Now, let’s move onto today’s recipe- Hot Dog & Onion Wontons a delicious surprise and unique way to serve up summer’s favorite as an appetizer that is sure to impress.Print
Exploring Texas Wines PRT III: Hot Dog & Onion Wontons and 4R Ranch Vineyards and Winery
- Prep Time: 15 minutes
- Cook Time: 15 minutes
- Total Time: 30 minutes
- Yield: 2 dozen wontons 1x
- 1 package hotdogs
- 1 package wonton wrappers
- egg wash (1 egg beaten with 1 teaspoon water)
- Oil for frying
For the onions:
- 2 large Vidalia onions, chopped
- 1 tablespoon butter
- 1 tablespoon olive oil
- 2 tablespoons brown sugar
- Salt and pepper to taste
- 1 teaspoon red pepper flakes
- 2 teaspoons sweet paprika
- 2 tablespoons balsamic vinegar
For the honey mustard dip:
- 1/4 cup yellow mustard
- 2 tablespoons organic honey
- 2 teaspoons balsamic vinegar
- To begin, chop the hot dogs. Each hot dog should give you about 5-6 pieces.

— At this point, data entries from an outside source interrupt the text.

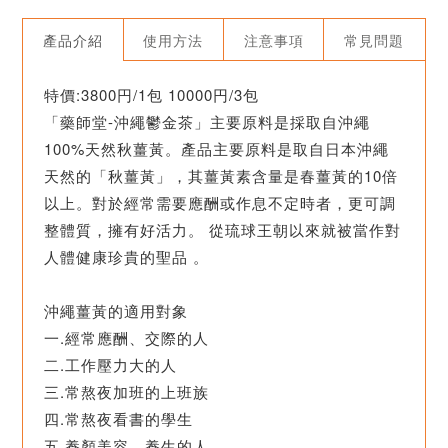
產品介紹
使用方法
注意事項
常見問題
特價:3800円/1包 10000円/3包
「藥師堂-沖繩鬱金茶」主要原料是採取自沖繩
100%天然秋薑黃。產品主要原料是取自日本沖繩
天然的「秋薑黃」，其薑黃素含量是春薑黃的10倍
以上。對於經常需要應酬或作息不定時者，更可調
整體質，擁有好活力。 從琉球王朝以來就被當作對
人體健康珍貴的聖品 。
沖繩薑黃的適用對象
一.經常應酬、交際的人
二.工作壓力大的人
三.常熬夜加班的上班族
四.常熬夜看書的學生
五.養顏美容、養生的人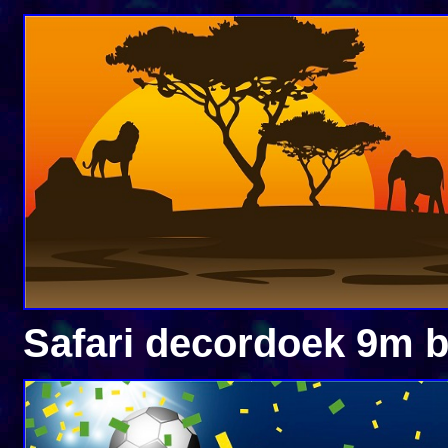
Safari decordoek 9m 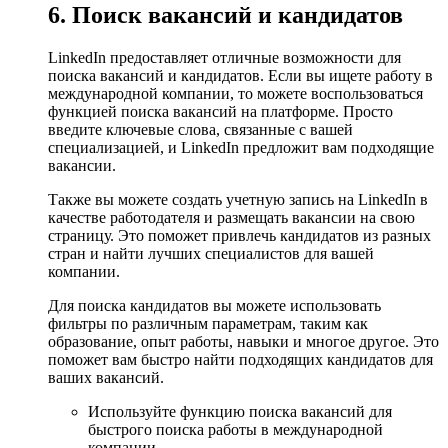
6. Поиск вакансий и кандидатов
LinkedIn предоставляет отличные возможности для
поиска вакансий и кандидатов. Если вы ищете работу в
международной компании, то можете воспользоваться
функцией поиска вакансий на платформе. Просто
введите ключевые слова, связанные с вашей
специализацией, и LinkedIn предложит вам подходящие
вакансии.
Также вы можете создать учетную запись на LinkedIn в
качестве работодателя и размещать вакансии на свою
страницу. Это поможет привлечь кандидатов из разных
стран и найти лучших специалистов для вашей
компании.
Для поиска кандидатов вы можете использовать
фильтры по различным параметрам, таким как
образование, опыт работы, навыки и многое другое. Это
поможет вам быстро найти подходящих кандидатов для
ваших вакансий.
Используйте функцию поиска вакансий для
быстрого поиска работы в международной
компании.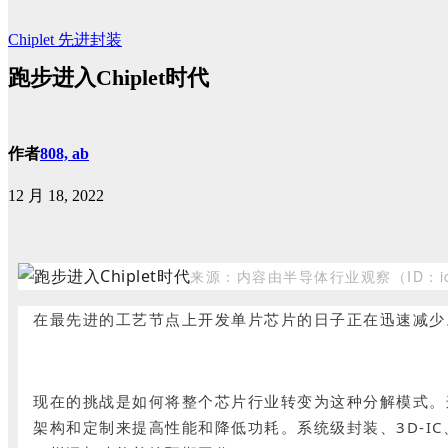
Chiplet
先进封装
跑步进入Chiplet时代
作者
808, ab
12 月 18, 2022
来源：内容由
半导体行业观察（I
D：i
在最先进的工艺节点上开发单片芯片的日子正在迅速减少
现在的挑战是如何将整个芯片行业转变为这种分解模式。
架构和定制来提高性能和降低功耗。系统级封装、3D-I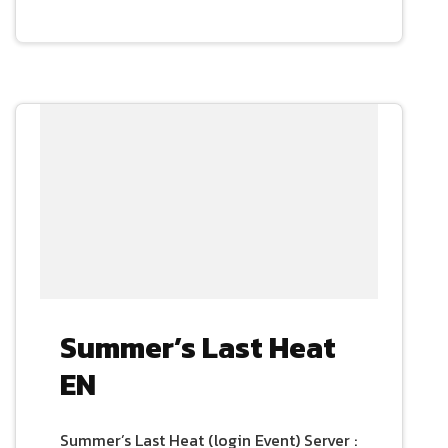
Summer’s Last Heat
EN
Summer’s Last Heat (login Event) Server :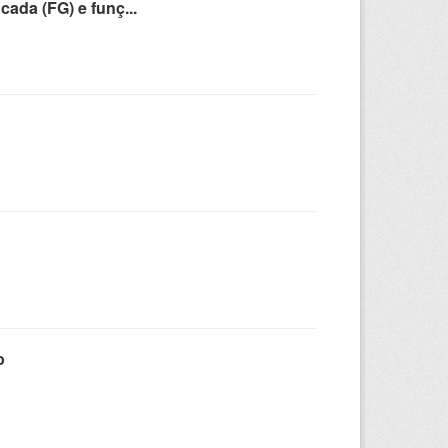
cada (FG) e funç...
o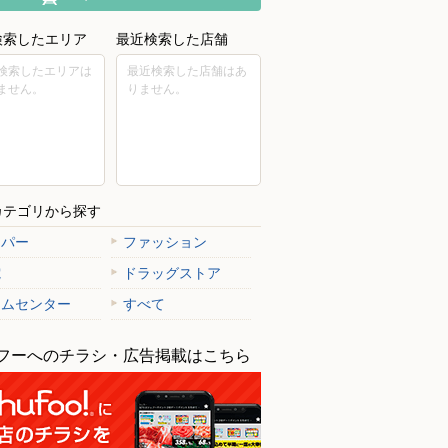
検索したエリア
最近検索した店舗
検索したエリアは
最近検索した店舗はあ
ません。
りません。
カテゴリから探す
ーパー
ファッション
電
ドラッグストア
ームセンター
すべて
フーへのチラシ・広告掲載はこちら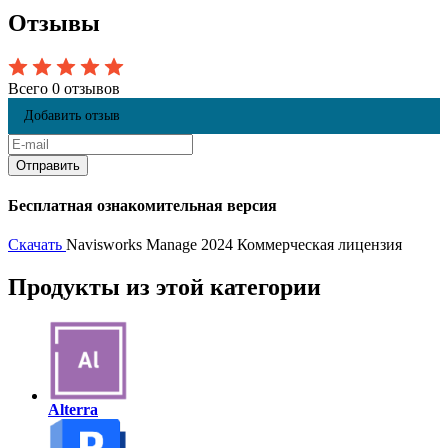
Отзывы
Всего 0 отзывов
Добавить отзыв
Бесплатная ознакомительная версия
Скачать
Navisworks Manage 2024 Коммерческая лицензия
Продукты из этой категории
Alterra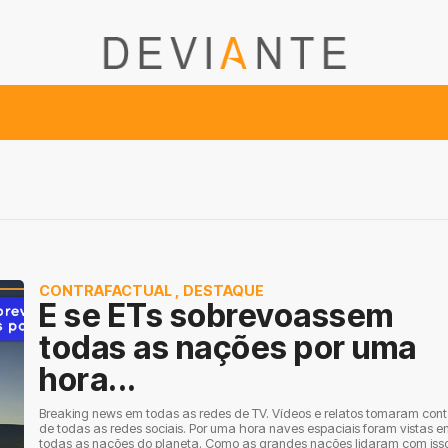
CONTRAFACTUAL
,
DESTAQUE
E se ETs sobrevoassem
todas as nações por uma
hora...
Breaking news em todas as redes de TV. Vídeos e relatos tomaram con
de todas as redes sociais. Por uma hora naves espaciais foram vistas 
todas as nações do planeta. Como as grandes nações lidaram com iss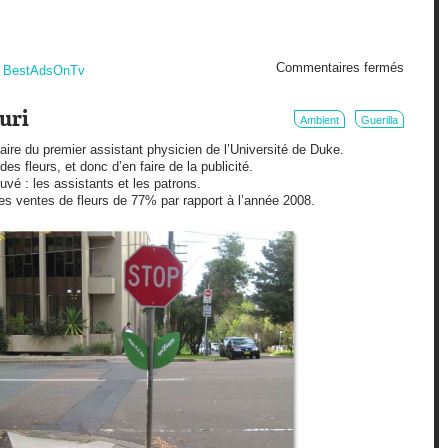
sur
Commentaires fermés
+
BestAdsOnTv
Cadeau
empois
uri
Ambient
Guerilla
re du premier assistant physicien de l’Université de Duke.
des fleurs, et donc d’en faire de la publicité.
ouvé : les assistants et les patrons.
es ventes de fleurs de 77% par rapport à l’année 2008.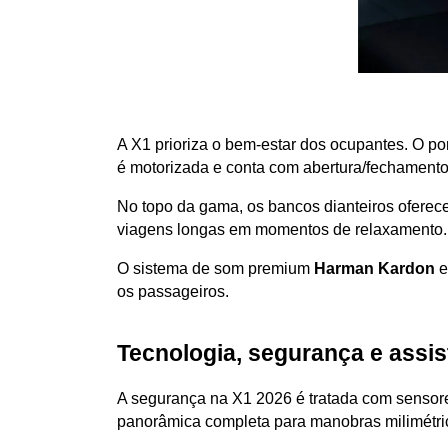
A X1 prioriza o bem-estar dos ocupantes. O p
é motorizada e conta com abertura/fechamento
No topo da gama, os bancos dianteiros oferece
viagens longas em momentos de relaxamento.
O sistema de som premium 
Harman Kardon
 
os passageiros.
Tecnologia, segurança e assis
A segurança na X1 2026 é tratada com sensore
panorâmica completa para manobras milimétric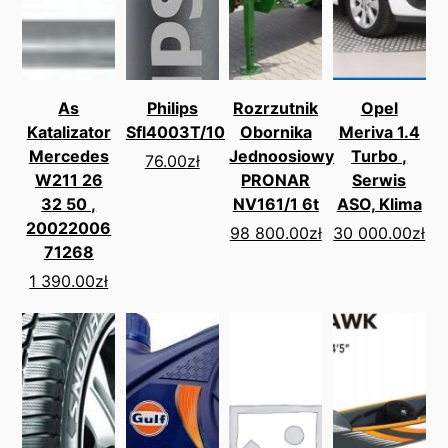
As
Philips
Rozrzutnik
Opel
Katalizator
Sfl4003T/10
Obornika
Meriva 1.4
Mercedes
Jednoosiowy
Turbo ,
76.00
zł
W211 26
PRONAR
Serwis
32 50 ,
NV161/1 6t
ASO, Klima
20022006
98 800.00
zł
30 000.00
zł
71268
1 390.00
zł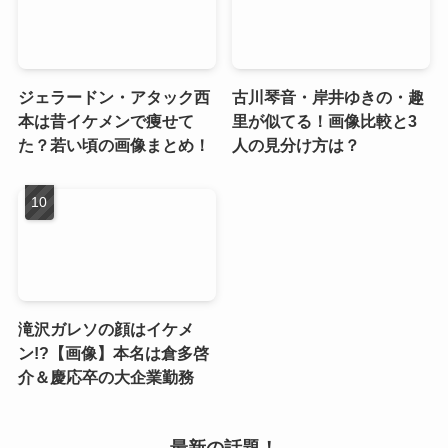
ジェラードン・アタック西
古川琴音・岸井ゆきの・趣
本は昔イケメンで痩せて
里が似てる！画像比較と3
た？若い頃の画像まとめ！
人の見分け方は？
滝沢ガレソの顔はイケメ
ン!?【画像】本名は倉多啓
介＆慶応卒の大企業勤務
最新の話題！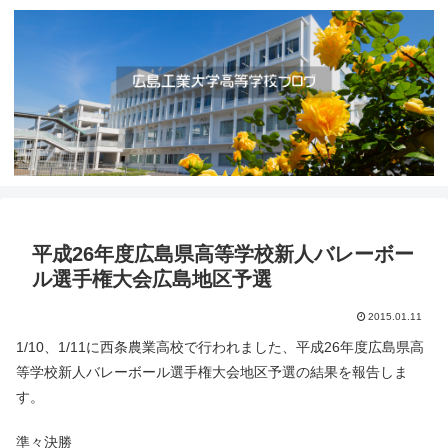
平成26年度広島県高等学校新人バレーボー
ル選手権大会広島地区予選
2015.01.11
1/10、1/11に西条農業高校で行われました、平成26年度広島県高
等学校新人バレーボール選手権大会地区予選の結果を報告しま
す。
準々決勝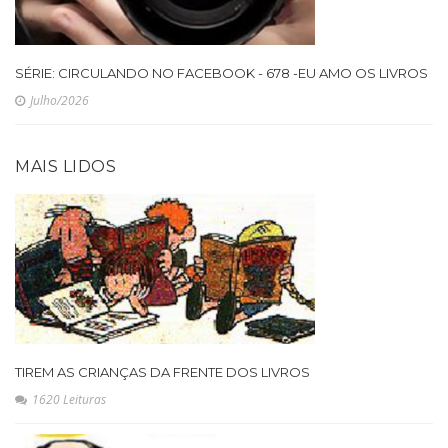
SÉRIE: CIRCULANDO NO FACEBOOK - 678 -EU AMO OS LIVROS
Julho/2026
MAIS LIDOS
TIREM AS CRIANÇAS DA FRENTE DOS LIVROS
1620 Leituras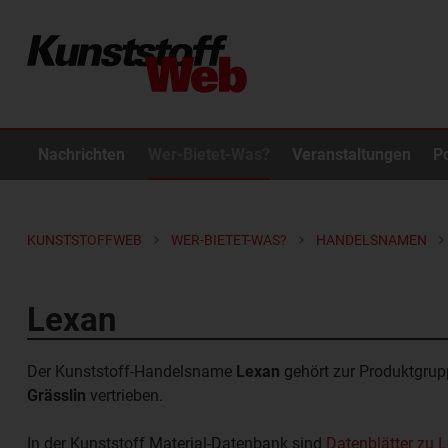
Nachrichten
Wer-Bietet-Was?
Veranstaltungen
P
KUNSTSTOFFWEB
WER-BIETET-WAS?
HANDELSNAMEN
Lexan
Der Kunststoff-Handelsname
Lexan
gehört zur Produktgru
Grässlin
vertrieben.
In der Kunststoff Material-Datenbank sind
Datenblätter zu 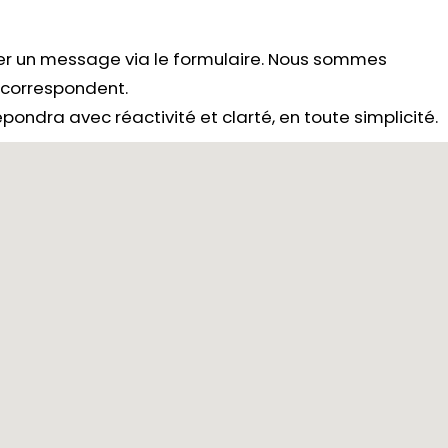
yer un message via le formulaire. Nous sommes
s correspondent.
ondra avec réactivité et clarté, en toute simplicité.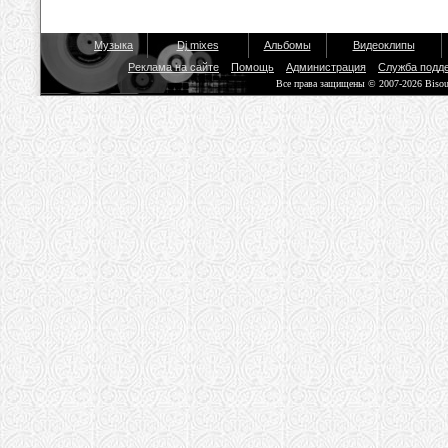
Музыка
Dj mixes
Альбомы
Видеоклипы
Реклама на сайте
Помощь
Администрация
Служба подд
Все права защищены © 2007-2026 Biso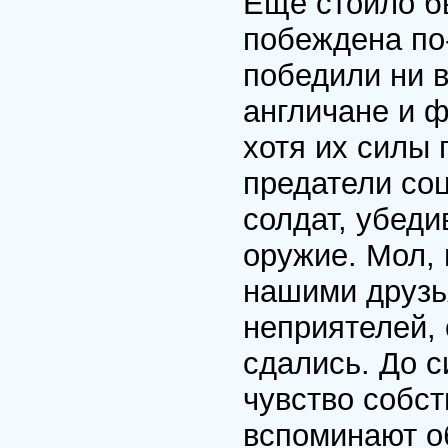
Еще стоило б
побеждена по
победили ни 
англичане и 
хотя их силы
предатели со
солдат, убеди
оружие. Мол, 
нашими друзь
неприятелей, 
сдались. До с
чувство собст
вспоминают о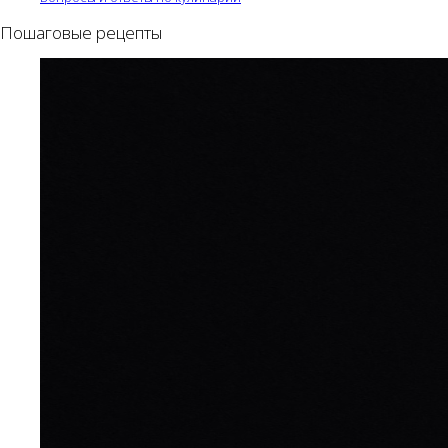
Пошаговые рецепты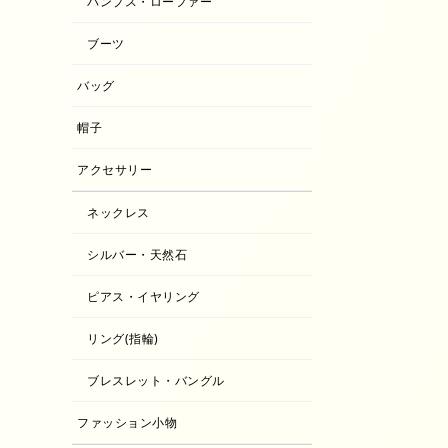
パンプス・ローファー
ブーツ
バッグ
帽子
アクセサリー
ネックレス
シルバー・天然石
ピアス・イヤリング
リング(指輪)
ブレスレット・バングル
ファッション小物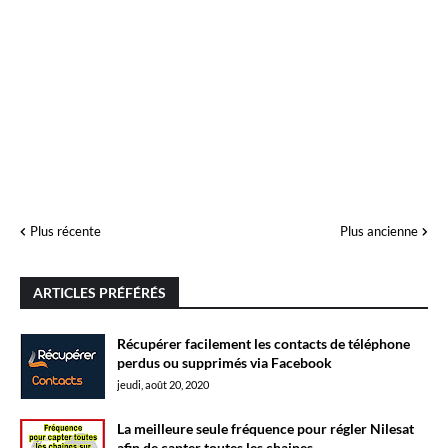
Plus récente
Plus ancienne
ARTICLES PRÉFÉRÉS
Récupérer facilement les contacts de téléphone
perdus ou supprimés via Facebook
jeudi, août 20, 2020
La meilleure seule fréquence pour régler Nilesat
afin de capter toutes les chaines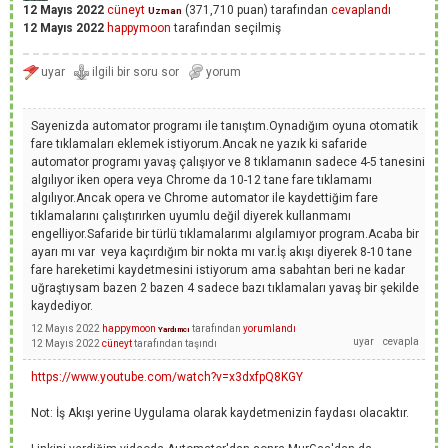
12 Mayıs 2022
cüneyt
(
371,710
puan)
tarafından
cevaplandı
Uzman
12 Mayıs 2022
happymoon
tarafından
seçilmiş
Sayenizda automator programı ile tanıştım.Oynadığım oyuna otomatik
fare tıklamaları eklemek istiyorum.Ancak ne yazık ki safaride
automator programı yavaş çalışıyor ve 8 tıklamanın sadece 4-5 tanesini
algılıyor iken opera veya Chrome da 10-12 tane fare tıklamamı
algılıyor.Ancak opera ve Chrome automator ile kaydettiğim fare
tıklamalarını çalıştırırken uyumlu değil diyerek kullanmamı
engelliyor.Safaride bir türlü tıklamalarımı algılamıyor program.Acaba bir
ayarı mı var veya kaçırdığım bir nokta mı var.İş akışı diyerek 8-10 tane
fare hareketimi kaydetmesini istiyorum ama sabahtan beri ne kadar
uğraştıysam bazen 2 bazen 4 sadece bazı tıklamaları yavaş bir şekilde
kaydediyor.
12 Mayıs 2022
happymoon
tarafından
yorumlandı
Yardımcı
12 Mayıs 2022
cüneyt
tarafından
taşındı
https://www.youtube.com/watch?v=x3dxfpQ8KGY
Not: İş Akışı yerine Uygulama olarak kaydetmenizin faydası olacaktır.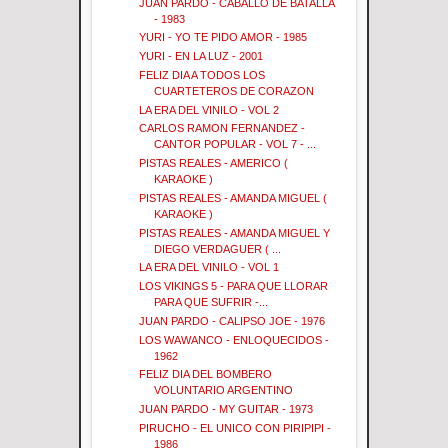
JUAN PARDO - CABALLO DE BATALLA
- 1983
YURI - YO TE PIDO AMOR - 1985
YURI - EN LA LUZ - 2001
FELIZ DIA A TODOS LOS
CUARTETEROS DE CORAZON
LA ERA DEL VINILO - VOL 2
CARLOS RAMON FERNANDEZ -
CANTOR POPULAR - VOL 7 - ...
PISTAS REALES - AMERICO (
KARAOKE )
PISTAS REALES - AMANDA MIGUEL (
KARAOKE )
PISTAS REALES - AMANDA MIGUEL Y
DIEGO VERDAGUER ( ...
LA ERA DEL VINILO - VOL 1
LOS VIKINGS 5 - PARA QUE LLORAR
PARA QUE SUFRIR -...
JUAN PARDO - CALIPSO JOE - 1976
LOS WAWANCO - ENLOQUECIDOS -
1962
FELIZ DIA DEL BOMBERO
VOLUNTARIO ARGENTINO
JUAN PARDO - MY GUITAR - 1973
PIRUCHO - EL UNICO CON PIRIPIPI -
1986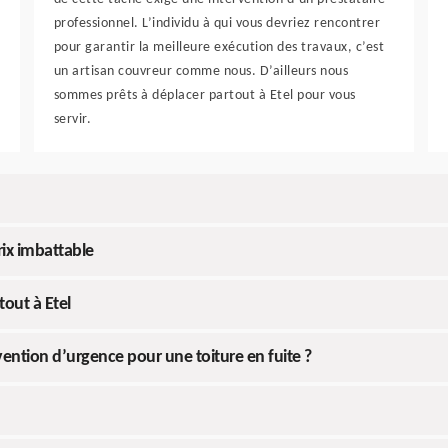
professionnel. L’individu à qui vous devriez rencontrer
pour garantir la meilleure exécution des travaux, c’est
un artisan couvreur comme nous. D’ailleurs nous
sommes prêts à déplacer partout à Etel pour vous
servir.
rix imbattable
tout à Etel
vention d’urgence pour une toiture en fuite ?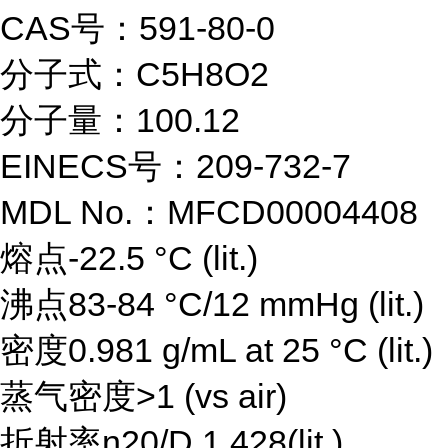
CAS号：591-80-0
分子式：C5H8O2
分子量：100.12
EINECS号：209-732-7
MDL No.：MFCD00004408
熔点-22.5 °C (lit.)
沸点83-84 °C/12 mmHg (lit.)
密度0.981 g/mL at 25 °C (lit.)
蒸气密度>1 (vs air)
折射率n20/D 1.428(lit.)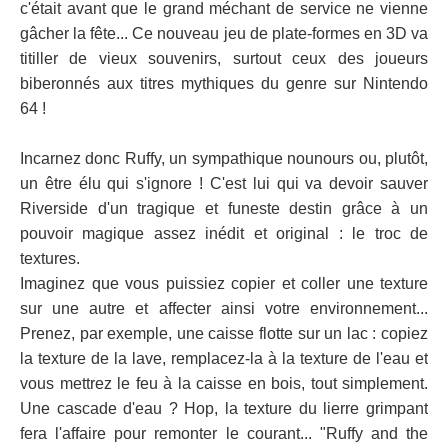
c'était avant que le grand méchant de service ne vienne
gâcher la fête... Ce nouveau jeu de plate-formes en 3D va
titiller de vieux souvenirs, surtout ceux des joueurs
biberonnés aux titres mythiques du genre sur Nintendo
64 !
Incarnez donc Ruffy, un sympathique nounours ou, plutôt,
un être élu qui s'ignore ! C'est lui qui va devoir sauver
Riverside d'un tragique et funeste destin grâce à un
pouvoir magique assez inédit et original : le troc de
textures.
Imaginez que vous puissiez copier et coller une texture
sur une autre et affecter ainsi votre environnement...
Prenez, par exemple, une caisse flotte sur un lac : copiez
la texture de la lave, remplacez-la à la texture de l'eau et
vous mettrez le feu à la caisse en bois, tout simplement.
Une cascade d'eau ? Hop, la texture du lierre grimpant
fera l'affaire pour remonter le courant... "Ruffy and the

- In a medium pan, melt down butter and olive oil. Add the onions and sweat them out until almost clear. Add the brown sugar, salt, pepper, paprika, and vinegar. Continue cooking until caramelized. Remove from heat and set aside.
- To prepare the wontons, add about 1/2 teaspoon worth of the onion mixture to the center of the wonton wrappers with 2 pieces of the hotdog. Brush the edges of the wrapper with the egg wash. To fold, bring each corner of the wrapper to the center, then pinch the edges to seal. Continue this process for the rest of the wontons. You will get about 24 wontons for this batch.
- In a large pan, heat the oil to about 325 degrees F. If you do not have a cooking thermometer, another way to test if the oil is hot enough for frying is to stick the handle of a wooden spoon into the oil. If it bubbles, your oil is ready.
- Fry the wontons in batches of five, you don’t want to overcrowd the pan so I don’t fry more than that. It should only take about 2 minutes on one side and 1 minute on the other, depending on how hot your oil is. When the wontons are golden, you’ll know they are done.
- Drain on a baking sheet with paper towels and allow to cool. Meanwhile, prepare the honey mustard dip by simply whisking the mustard, honey, balsamic vinegar in a small bowl.
- Serve alongside your wontons and enjoy!
- Serving Size: 6
And that’s a wrap. I was very pleased with what I received from 4R Ranch Vineyards and Winery, and can easily recommend them to any of my readers looking to explore Texas wines.